State Key Joint Laboratory of Environmental Simulation and Pollution Control, College of Environmental Sciences and Engineering, Peking University, Beijing 100871, China

     Abstract Number: 409
     Last modified: May 12, 2010

     Preference: Platform Presentation
     Working Group: Biological Aerosol Detection and Sampling

Abstract
There is an increased interest in realtime detection of biological aerosols. However, such task often requires an efficient aerosol-to-hydrosol system that can be integrated with other sensing techniques. To achieve such objective, an automated bioaerosol collection and output system was developed using a new electrostatic sampling method and a peristaltic pump in this study. The electrostatic sampler was designed using a half-ball shape steel electrode (radius is 45 mm) with three aerosol inlets on the top and a circular copper plate electrode (6 and 16 mm in diameter) suited inside a circular plastic support. Above the plate electrode, a plastic cylindrical reservoir (14mm in diameter and 1 mm in height) was built with one inlet and one outlet made of copper(2 mm in diameter). These outlets are connected to the peristaltic pump for liquid delivery. Next to the reservoir, there are two aerosol outlets connected to a vacuum pump. When operated, the electrodes of the system were connected to a high voltage supply, and the aerosol samples were precipitated by the electrical force into the reservoir. The collection efficiencies of the system were tested when collecting indoor virus size particles using an optical particle counter under different experimental conditions.

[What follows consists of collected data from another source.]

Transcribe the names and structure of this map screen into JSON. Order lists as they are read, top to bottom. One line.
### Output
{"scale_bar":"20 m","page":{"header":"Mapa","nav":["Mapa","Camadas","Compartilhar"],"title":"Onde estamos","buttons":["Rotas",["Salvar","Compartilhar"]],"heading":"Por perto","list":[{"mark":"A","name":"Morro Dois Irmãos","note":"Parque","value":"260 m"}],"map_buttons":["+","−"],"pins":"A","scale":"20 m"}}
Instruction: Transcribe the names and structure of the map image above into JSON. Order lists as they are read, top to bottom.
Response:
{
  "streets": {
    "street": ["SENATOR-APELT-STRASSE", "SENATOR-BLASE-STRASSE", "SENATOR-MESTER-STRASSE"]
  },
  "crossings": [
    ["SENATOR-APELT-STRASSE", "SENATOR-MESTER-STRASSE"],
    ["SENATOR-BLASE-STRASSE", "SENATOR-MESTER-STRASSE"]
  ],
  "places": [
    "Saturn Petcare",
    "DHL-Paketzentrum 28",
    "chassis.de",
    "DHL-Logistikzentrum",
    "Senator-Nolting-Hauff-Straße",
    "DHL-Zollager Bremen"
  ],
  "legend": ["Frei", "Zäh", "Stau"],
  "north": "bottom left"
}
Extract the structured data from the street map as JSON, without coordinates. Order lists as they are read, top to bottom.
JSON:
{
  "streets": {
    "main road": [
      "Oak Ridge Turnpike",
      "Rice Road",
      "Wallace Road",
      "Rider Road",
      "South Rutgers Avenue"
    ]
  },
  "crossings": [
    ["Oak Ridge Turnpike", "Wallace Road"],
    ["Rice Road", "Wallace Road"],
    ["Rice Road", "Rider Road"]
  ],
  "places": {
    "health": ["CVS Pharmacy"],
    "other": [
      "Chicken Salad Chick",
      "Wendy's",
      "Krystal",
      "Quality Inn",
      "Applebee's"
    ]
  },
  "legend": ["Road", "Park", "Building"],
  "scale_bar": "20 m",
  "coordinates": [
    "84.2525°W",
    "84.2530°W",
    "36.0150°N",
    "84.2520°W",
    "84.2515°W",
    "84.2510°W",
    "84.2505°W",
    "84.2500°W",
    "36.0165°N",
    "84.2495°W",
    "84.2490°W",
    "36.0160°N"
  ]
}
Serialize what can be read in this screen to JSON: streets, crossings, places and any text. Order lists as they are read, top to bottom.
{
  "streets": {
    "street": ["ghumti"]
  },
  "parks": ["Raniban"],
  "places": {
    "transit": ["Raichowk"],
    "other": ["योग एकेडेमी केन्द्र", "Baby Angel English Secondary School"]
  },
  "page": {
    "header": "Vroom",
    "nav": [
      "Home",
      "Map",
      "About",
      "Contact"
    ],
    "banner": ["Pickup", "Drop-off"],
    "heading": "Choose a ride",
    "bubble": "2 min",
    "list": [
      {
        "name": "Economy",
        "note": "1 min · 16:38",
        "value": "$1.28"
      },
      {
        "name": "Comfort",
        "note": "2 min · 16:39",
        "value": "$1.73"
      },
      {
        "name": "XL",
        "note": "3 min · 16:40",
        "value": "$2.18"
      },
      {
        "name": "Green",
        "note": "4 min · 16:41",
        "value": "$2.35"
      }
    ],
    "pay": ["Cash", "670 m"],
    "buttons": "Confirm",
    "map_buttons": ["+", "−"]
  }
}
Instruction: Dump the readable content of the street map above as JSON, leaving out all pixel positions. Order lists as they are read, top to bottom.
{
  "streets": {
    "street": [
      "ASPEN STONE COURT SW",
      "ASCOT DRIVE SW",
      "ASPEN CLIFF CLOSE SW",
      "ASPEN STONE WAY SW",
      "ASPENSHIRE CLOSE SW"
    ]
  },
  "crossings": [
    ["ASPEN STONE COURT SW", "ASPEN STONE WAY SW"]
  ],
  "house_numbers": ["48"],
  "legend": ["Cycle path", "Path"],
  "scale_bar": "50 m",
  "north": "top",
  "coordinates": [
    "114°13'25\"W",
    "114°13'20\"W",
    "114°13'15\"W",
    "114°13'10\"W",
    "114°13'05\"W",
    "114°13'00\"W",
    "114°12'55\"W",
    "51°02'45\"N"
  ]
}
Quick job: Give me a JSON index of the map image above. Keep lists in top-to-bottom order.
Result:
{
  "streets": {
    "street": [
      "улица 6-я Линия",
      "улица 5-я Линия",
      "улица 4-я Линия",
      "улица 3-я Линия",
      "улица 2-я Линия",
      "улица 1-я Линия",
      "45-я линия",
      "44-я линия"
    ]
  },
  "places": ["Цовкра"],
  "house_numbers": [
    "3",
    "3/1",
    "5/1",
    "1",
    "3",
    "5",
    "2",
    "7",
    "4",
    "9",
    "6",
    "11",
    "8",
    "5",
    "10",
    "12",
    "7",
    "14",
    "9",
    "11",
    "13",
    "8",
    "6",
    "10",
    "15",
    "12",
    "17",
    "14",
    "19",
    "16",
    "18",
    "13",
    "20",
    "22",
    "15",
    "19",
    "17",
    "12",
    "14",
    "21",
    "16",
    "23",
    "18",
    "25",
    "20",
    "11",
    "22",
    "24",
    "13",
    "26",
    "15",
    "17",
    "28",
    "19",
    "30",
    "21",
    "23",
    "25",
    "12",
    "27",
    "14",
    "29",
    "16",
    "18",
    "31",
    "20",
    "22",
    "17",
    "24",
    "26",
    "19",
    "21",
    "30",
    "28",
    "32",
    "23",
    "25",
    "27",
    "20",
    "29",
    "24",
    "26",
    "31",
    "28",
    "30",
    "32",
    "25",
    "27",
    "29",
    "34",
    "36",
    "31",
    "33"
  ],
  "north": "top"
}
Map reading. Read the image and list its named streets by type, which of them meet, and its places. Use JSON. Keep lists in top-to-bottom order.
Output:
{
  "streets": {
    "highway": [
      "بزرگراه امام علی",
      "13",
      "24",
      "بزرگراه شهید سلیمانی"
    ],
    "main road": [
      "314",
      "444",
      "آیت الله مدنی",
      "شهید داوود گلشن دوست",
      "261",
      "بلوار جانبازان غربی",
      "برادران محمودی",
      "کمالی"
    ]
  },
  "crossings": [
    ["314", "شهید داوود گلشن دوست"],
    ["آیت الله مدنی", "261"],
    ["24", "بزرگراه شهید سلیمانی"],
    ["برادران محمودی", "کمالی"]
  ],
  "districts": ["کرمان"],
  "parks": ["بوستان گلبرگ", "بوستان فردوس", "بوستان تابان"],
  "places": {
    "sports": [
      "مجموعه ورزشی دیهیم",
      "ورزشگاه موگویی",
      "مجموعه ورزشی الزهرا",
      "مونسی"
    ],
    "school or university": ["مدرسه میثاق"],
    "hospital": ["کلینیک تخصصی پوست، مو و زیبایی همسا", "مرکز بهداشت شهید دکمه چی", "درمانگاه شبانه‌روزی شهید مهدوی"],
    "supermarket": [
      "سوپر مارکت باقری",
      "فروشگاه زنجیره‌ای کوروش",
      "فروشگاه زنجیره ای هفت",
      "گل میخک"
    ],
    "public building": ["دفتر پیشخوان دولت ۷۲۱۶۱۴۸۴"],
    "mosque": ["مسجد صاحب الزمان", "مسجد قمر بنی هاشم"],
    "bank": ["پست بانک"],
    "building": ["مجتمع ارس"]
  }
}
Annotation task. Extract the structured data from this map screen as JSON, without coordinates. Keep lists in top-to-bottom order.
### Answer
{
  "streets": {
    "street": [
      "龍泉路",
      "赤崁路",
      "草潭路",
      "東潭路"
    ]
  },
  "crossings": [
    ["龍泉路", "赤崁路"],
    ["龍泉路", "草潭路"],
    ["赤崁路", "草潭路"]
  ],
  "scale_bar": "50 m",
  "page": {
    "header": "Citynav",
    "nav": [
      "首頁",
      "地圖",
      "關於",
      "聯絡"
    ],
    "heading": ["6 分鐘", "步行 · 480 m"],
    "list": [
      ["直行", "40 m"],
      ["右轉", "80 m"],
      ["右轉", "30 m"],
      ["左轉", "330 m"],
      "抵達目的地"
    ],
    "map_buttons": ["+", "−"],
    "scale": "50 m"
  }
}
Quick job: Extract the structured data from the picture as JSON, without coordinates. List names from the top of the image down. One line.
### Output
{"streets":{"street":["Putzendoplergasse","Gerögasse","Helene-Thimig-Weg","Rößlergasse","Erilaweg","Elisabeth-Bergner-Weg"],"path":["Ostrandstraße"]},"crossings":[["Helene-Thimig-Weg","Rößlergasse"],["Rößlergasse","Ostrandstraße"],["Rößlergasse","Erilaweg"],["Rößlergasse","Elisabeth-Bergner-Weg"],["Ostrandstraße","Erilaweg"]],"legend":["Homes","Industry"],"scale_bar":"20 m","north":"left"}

Experimental data showed that the system could collect more than 80% of indoor 0.3-0.45 um particles at a low sampling flow rate of 1.2 L/min when a 20 kV voltage and a particle charger (1.5 V) were applied. The collection efficiency decreased to below 20% when the voltage decreased to 6 kV. Increasing sampling flow rate was observed to lead to the decrease of the collection efficiency down to 10% at 16 L/min. When a particle charger was applied, use of larger plate electrode (16 mm in diameter) was shown to significantly improve the collection efficiency up to 2 times than that of 6 mm. When operated for sampling indoor air, the system obtained a culturable bacterial concentration of 200/m3 at 2 L/min and 50/m3 at 5 L/min. In this study, the collected air samples including aerosolized H3N2 virus in the reservoir were successfully transported onto a sensor device at 0.5 ml/min through a peristaltic pump, while the fresh distilled water was also continuously delivered into the reservoir at the same flow rate. The developed system presents an electrostatic sampling based platform for automated bioaerosol sensing when coupled with other available biosensors.